I think your advice for doing some exploratory plot generation was spot on. I've included a few here. First for Treatment A, there is a modest difference when mouse and human counts are both present for DE analysis- human genes are in red, mouse genes in blue (this is also confirmed by a slight shift in the linear correlation of fold-change values between the two different analyses, which I didn't include here for the sake of space).

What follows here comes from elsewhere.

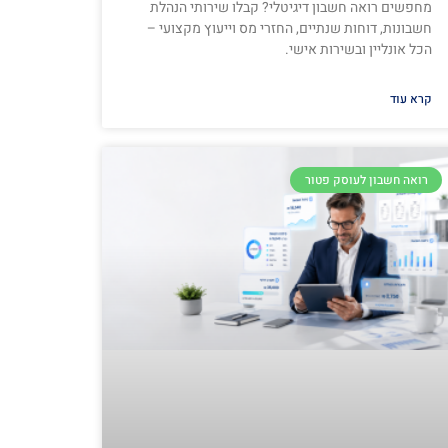
מחפשים רואה חשבון דיגיטלי? קבלו שירותי הנהלת
חשבונות, דוחות שנתיים, החזרי מס וייעוץ מקצועי –
הכל אונליין ובשירות אישי.
קרא עוד
רואה חשבון לעוסק פטור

Treatment B had a much more striking shift, again human genes in red, mouse genes in blue:
For the sake of not flooding the page with plots, I won't show all the scatter plots I also looked at but basically what I found was that while there was not a large shift in normalized counts, there was a modest shift in fold-changes calculated in the two different analyses for all genes, which is most dramatic in Treatment B. The biggest differences I found were in statistical power, where for instance Treatment B had 126 genes significantly unregulated when mouse counts were excluded but >4000 upregulated (human genes only) when mouse counts were included in DE analysis. I'm not sure if this sheds more light on the problem or not. I do think it also points to the second analysis as fitting the data better, and suggests some kind of technical artifact instead of a true biological phenomena as you suggested, though I'm still having a bit of a hard time understanding from a biological and technical perspective why the second analysis might be the more appropriate. But anyways, I appreciate the help and will update this post if I have any insights as I continue to dig into the data.